### [Dataset records]
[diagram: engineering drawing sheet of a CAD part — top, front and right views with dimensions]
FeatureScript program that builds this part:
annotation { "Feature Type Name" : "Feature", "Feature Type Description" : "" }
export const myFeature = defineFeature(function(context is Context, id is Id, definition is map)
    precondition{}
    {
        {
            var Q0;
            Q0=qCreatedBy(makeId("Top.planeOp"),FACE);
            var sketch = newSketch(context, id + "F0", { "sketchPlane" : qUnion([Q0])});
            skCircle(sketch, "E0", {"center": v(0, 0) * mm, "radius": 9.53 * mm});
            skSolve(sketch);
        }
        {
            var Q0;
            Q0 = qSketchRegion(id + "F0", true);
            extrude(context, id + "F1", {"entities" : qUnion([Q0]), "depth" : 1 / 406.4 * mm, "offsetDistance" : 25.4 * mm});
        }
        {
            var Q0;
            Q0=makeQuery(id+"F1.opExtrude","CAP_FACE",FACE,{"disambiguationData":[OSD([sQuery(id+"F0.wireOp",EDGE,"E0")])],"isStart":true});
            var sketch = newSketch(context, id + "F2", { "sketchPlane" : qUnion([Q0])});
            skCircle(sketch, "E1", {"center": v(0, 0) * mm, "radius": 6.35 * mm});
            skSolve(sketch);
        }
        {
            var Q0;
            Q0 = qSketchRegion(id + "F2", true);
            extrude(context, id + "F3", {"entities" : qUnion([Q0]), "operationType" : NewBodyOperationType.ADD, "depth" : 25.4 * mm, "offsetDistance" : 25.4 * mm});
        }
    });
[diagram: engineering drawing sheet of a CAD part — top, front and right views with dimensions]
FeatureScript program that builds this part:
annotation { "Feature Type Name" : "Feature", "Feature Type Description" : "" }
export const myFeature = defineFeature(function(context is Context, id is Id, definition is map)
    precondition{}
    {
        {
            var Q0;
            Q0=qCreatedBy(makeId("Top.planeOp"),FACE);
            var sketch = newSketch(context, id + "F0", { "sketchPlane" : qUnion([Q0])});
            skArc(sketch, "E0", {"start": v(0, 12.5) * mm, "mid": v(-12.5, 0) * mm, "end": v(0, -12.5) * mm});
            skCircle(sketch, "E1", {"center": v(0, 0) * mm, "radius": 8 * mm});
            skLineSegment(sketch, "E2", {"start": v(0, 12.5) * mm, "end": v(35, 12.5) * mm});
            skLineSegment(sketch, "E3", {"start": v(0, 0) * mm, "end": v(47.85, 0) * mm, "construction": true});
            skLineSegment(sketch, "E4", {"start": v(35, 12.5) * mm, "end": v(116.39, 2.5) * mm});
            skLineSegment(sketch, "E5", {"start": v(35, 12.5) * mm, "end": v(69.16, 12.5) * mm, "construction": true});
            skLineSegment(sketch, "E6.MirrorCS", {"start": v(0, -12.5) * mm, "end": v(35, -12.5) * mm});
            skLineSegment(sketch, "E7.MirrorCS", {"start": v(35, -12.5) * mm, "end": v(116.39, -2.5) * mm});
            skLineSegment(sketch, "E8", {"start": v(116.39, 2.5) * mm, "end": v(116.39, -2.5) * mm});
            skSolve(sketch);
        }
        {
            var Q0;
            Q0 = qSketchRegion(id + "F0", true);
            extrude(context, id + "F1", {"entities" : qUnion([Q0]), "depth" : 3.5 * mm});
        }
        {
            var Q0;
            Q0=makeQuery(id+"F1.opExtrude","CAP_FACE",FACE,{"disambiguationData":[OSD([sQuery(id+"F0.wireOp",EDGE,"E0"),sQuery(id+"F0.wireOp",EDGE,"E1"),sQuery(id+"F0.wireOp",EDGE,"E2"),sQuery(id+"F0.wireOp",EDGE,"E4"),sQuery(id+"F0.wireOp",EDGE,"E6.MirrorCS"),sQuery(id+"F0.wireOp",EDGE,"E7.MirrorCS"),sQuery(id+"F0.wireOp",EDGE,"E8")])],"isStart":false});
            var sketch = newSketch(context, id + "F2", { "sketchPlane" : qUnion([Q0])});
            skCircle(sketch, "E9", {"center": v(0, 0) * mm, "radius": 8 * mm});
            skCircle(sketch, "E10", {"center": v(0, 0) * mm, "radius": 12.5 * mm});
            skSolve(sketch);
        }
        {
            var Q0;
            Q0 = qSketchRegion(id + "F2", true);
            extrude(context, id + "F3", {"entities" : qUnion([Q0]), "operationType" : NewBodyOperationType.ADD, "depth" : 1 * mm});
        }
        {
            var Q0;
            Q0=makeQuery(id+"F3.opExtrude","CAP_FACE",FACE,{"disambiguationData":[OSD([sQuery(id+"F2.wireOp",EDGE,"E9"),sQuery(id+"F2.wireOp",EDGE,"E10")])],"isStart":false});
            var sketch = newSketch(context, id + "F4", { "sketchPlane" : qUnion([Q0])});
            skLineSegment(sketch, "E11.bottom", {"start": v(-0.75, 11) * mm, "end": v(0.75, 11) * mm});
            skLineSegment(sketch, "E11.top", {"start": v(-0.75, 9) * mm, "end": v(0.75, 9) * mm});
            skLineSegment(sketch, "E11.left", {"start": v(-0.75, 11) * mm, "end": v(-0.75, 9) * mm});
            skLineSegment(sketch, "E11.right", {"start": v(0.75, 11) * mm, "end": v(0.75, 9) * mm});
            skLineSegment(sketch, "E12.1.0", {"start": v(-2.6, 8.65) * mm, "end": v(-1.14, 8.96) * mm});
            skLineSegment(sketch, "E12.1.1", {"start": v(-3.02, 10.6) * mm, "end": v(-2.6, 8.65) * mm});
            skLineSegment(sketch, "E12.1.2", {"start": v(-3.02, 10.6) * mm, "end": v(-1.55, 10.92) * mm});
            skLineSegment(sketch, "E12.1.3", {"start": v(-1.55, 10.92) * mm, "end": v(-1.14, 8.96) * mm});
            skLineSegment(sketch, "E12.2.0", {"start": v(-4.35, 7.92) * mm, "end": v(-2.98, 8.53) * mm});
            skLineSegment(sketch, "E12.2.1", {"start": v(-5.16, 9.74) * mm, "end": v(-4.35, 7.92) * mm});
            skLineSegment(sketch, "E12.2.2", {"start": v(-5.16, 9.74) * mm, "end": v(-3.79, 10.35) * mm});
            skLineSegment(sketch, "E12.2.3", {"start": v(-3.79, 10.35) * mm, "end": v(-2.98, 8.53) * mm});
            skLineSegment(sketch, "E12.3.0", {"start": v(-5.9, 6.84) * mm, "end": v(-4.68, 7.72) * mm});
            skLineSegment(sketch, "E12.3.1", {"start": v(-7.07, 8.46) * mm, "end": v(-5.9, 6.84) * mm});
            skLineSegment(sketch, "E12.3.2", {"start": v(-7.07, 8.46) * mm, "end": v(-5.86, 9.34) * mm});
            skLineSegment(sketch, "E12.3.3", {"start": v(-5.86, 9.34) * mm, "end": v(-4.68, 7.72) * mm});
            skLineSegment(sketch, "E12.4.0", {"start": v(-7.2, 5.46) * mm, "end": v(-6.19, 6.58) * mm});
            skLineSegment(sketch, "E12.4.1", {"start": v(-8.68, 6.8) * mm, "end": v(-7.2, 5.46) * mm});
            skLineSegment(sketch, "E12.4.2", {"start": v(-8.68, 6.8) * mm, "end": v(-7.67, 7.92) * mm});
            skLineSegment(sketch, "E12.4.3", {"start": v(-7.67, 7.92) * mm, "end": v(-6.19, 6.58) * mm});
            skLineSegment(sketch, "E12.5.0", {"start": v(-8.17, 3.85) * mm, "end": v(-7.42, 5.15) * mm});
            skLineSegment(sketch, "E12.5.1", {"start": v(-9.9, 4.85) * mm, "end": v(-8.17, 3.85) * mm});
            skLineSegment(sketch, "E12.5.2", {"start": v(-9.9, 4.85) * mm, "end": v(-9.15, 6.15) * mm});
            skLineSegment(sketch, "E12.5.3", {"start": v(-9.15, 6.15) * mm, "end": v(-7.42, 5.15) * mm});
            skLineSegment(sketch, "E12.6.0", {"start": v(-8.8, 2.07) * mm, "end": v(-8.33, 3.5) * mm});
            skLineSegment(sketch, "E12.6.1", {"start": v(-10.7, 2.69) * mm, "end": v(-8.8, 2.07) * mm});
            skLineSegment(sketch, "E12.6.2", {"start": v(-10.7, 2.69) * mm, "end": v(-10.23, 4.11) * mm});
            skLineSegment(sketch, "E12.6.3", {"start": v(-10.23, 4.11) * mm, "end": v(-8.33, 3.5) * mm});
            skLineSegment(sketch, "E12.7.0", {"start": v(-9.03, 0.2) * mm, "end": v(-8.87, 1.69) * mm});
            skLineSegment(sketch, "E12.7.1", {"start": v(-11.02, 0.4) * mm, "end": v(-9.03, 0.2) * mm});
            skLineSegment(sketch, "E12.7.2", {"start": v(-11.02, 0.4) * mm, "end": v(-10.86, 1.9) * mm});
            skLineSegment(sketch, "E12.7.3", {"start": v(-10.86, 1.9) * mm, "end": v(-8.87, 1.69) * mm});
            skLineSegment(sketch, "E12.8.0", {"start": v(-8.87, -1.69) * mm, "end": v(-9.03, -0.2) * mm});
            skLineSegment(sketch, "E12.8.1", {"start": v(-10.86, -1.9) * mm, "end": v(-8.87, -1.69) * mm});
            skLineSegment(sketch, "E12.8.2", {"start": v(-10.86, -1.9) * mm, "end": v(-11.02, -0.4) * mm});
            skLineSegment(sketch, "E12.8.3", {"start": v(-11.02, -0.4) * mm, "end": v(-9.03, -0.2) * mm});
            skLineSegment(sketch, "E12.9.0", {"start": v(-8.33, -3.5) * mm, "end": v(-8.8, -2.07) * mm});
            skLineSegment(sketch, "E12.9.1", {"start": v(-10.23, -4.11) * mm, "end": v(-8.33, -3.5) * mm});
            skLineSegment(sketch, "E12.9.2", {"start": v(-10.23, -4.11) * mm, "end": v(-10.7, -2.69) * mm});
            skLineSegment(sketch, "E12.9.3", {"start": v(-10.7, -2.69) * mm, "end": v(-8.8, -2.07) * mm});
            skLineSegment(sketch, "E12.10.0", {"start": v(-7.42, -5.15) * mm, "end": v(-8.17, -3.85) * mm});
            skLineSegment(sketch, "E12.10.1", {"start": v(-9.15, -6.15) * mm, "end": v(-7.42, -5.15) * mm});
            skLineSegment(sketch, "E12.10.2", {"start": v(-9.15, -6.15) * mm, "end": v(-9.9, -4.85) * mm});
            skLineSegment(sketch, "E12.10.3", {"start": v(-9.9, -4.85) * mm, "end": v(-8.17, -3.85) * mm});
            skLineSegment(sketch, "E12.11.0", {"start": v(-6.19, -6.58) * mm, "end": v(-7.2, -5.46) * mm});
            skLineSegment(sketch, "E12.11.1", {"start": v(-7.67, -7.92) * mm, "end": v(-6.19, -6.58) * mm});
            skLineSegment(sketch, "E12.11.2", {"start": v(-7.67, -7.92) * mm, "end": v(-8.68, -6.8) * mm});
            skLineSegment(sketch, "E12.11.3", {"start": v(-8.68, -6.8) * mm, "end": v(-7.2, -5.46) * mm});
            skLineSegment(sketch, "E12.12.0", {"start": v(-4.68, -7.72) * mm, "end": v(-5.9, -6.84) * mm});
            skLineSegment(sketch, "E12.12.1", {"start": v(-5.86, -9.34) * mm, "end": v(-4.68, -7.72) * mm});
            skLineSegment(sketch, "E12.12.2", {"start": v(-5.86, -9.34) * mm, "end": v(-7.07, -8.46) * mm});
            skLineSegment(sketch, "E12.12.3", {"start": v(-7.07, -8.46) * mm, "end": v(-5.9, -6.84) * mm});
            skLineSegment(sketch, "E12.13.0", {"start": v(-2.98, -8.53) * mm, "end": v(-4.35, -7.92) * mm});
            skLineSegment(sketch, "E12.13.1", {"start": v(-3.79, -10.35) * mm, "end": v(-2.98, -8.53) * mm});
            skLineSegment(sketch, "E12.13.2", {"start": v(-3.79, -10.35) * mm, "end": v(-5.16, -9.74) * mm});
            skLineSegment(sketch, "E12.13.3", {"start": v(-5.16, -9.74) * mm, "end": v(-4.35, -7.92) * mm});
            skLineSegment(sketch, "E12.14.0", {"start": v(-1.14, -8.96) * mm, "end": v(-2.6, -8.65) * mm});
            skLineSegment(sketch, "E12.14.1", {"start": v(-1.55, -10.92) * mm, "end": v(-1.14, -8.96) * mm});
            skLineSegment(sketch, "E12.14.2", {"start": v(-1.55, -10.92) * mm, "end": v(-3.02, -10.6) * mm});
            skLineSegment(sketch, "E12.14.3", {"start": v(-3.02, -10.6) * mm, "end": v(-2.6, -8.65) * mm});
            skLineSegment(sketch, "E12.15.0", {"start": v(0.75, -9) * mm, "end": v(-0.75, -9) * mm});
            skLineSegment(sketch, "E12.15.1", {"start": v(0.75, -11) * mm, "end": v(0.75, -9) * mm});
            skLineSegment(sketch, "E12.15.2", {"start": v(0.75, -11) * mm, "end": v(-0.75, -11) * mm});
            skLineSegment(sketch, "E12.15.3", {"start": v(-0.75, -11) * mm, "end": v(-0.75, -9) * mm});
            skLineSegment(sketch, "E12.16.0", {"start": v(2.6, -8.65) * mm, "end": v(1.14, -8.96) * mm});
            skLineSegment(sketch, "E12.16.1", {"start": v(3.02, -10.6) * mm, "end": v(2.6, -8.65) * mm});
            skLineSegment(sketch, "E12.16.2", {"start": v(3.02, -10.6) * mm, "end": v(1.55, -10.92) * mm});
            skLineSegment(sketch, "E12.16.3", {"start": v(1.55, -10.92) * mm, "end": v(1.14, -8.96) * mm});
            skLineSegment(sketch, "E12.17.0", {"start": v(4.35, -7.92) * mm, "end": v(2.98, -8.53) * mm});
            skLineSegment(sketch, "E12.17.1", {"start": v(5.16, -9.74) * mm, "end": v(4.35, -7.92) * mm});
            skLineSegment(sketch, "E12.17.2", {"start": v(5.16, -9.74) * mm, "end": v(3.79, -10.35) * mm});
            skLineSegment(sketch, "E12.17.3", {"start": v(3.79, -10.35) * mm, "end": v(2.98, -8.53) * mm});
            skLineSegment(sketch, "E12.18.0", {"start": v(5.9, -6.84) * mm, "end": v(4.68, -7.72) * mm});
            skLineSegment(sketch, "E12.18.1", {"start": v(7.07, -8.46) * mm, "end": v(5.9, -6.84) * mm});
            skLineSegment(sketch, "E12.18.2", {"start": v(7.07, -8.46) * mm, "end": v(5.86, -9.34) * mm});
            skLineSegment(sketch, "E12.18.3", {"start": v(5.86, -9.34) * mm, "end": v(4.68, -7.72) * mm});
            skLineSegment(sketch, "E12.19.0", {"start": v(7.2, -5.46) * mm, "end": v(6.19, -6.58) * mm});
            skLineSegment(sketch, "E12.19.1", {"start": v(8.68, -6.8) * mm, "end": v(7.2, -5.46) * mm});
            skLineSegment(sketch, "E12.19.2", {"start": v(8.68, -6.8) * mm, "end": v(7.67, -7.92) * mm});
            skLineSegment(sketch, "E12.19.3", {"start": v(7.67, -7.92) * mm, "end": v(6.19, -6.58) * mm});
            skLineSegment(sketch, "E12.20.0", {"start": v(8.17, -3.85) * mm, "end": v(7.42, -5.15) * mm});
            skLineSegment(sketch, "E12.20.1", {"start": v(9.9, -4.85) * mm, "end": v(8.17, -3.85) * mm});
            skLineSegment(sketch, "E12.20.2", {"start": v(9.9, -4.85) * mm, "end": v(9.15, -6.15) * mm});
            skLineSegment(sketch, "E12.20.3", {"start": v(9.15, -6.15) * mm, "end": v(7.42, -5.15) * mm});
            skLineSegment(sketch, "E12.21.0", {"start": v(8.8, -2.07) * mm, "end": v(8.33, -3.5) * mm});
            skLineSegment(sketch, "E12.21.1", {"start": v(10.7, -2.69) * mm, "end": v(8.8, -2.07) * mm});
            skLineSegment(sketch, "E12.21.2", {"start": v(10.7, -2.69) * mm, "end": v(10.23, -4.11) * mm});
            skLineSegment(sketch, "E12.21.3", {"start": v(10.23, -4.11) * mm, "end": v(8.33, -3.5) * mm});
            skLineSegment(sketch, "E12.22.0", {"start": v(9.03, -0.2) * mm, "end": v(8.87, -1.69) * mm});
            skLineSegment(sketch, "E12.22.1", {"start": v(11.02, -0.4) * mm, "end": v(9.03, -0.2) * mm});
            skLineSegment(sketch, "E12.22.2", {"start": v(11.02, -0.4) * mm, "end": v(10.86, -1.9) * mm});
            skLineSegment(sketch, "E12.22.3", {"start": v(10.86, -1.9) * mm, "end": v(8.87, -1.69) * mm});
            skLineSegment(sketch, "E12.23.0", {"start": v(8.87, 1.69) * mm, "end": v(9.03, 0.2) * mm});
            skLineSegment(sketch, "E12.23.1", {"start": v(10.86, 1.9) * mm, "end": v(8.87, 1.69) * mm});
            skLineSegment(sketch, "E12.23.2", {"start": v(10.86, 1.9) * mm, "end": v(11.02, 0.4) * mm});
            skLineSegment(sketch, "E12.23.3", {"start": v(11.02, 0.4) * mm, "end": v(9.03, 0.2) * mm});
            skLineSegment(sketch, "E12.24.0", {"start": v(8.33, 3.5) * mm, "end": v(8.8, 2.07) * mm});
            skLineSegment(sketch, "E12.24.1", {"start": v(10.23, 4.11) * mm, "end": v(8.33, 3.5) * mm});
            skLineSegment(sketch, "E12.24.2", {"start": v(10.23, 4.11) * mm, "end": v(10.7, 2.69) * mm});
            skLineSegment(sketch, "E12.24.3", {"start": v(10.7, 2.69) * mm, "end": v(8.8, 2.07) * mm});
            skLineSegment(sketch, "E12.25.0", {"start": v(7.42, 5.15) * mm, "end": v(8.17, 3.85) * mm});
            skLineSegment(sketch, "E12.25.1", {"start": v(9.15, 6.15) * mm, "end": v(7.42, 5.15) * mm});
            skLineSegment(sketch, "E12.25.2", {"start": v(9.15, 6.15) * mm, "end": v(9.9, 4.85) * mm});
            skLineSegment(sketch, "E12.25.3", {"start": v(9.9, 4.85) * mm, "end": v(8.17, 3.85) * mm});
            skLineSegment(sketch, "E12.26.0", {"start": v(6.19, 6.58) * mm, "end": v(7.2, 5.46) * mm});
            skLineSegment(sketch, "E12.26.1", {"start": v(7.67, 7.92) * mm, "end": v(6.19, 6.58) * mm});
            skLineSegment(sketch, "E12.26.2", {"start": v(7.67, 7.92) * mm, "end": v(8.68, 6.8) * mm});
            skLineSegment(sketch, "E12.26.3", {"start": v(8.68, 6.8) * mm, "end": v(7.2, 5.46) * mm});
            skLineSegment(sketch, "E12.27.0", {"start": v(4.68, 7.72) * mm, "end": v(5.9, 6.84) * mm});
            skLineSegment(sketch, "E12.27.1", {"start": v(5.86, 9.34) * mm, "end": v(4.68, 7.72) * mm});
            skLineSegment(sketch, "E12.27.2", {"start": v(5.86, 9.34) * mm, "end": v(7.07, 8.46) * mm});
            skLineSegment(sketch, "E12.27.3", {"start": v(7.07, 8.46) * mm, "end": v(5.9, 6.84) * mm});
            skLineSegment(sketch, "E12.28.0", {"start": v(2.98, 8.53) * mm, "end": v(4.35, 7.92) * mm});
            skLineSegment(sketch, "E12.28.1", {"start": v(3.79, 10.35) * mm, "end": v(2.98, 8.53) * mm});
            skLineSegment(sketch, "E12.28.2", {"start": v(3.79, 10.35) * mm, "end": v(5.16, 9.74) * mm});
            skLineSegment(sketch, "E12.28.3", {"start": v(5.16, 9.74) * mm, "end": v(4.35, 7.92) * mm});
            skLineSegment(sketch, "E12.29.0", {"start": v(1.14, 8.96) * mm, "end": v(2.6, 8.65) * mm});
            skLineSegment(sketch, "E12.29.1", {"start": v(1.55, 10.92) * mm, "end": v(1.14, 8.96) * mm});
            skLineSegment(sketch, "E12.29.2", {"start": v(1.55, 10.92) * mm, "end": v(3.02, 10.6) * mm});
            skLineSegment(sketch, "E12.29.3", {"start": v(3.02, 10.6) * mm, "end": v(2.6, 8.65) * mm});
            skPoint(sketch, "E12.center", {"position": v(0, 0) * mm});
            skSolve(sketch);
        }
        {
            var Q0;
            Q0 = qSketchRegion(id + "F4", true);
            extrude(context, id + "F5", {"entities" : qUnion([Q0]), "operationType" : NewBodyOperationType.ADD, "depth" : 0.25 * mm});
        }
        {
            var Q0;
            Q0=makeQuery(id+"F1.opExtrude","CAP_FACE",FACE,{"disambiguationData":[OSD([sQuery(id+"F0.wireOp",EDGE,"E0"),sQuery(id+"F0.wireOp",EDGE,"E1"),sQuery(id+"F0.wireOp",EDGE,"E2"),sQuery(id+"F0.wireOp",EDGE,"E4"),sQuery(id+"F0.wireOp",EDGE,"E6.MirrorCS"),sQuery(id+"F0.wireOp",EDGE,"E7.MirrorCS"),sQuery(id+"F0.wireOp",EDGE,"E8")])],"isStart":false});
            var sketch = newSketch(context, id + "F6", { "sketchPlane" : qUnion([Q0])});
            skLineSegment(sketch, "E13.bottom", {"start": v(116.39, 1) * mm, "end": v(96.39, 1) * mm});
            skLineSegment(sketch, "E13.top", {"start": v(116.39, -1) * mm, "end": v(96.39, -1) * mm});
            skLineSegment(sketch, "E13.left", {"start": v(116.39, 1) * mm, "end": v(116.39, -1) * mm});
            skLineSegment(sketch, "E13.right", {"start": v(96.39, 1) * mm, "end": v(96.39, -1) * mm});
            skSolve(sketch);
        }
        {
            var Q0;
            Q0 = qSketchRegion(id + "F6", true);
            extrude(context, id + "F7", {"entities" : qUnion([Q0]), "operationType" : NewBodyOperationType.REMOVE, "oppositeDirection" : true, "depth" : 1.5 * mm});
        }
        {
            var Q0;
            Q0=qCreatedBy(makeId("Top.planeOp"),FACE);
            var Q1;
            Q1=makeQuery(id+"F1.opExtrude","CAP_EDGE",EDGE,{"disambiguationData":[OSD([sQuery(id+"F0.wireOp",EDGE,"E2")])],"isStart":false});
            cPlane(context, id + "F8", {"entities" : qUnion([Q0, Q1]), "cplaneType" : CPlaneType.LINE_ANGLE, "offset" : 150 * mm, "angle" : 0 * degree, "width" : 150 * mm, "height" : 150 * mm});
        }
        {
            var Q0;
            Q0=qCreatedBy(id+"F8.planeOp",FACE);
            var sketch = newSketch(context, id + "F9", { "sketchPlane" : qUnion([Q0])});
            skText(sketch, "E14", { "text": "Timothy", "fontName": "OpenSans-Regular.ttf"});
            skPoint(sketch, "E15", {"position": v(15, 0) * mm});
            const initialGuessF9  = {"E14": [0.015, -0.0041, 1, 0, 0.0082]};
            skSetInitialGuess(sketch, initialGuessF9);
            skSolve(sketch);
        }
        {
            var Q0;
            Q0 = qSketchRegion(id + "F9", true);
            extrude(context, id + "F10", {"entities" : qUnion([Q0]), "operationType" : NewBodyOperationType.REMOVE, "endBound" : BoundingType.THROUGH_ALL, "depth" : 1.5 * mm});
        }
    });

### [Exercise]
Pull out every line of the records that contains the string "REMOVE", copying each one in full.

### [Correct result]
            extrude(context, id + "F7", {"entities" : qUnion([Q0]), "operationType" : NewBodyOperationType.REMOVE, "oppositeDirection" : true, "depth" : 1.5 * mm});
            extrude(context, id + "F10", {"entities" : qUnion([Q0]), "operationType" : NewBodyOperationType.REMOVE, "endBound" : BoundingType.THROUGH_ALL, "depth" : 1.5 * mm});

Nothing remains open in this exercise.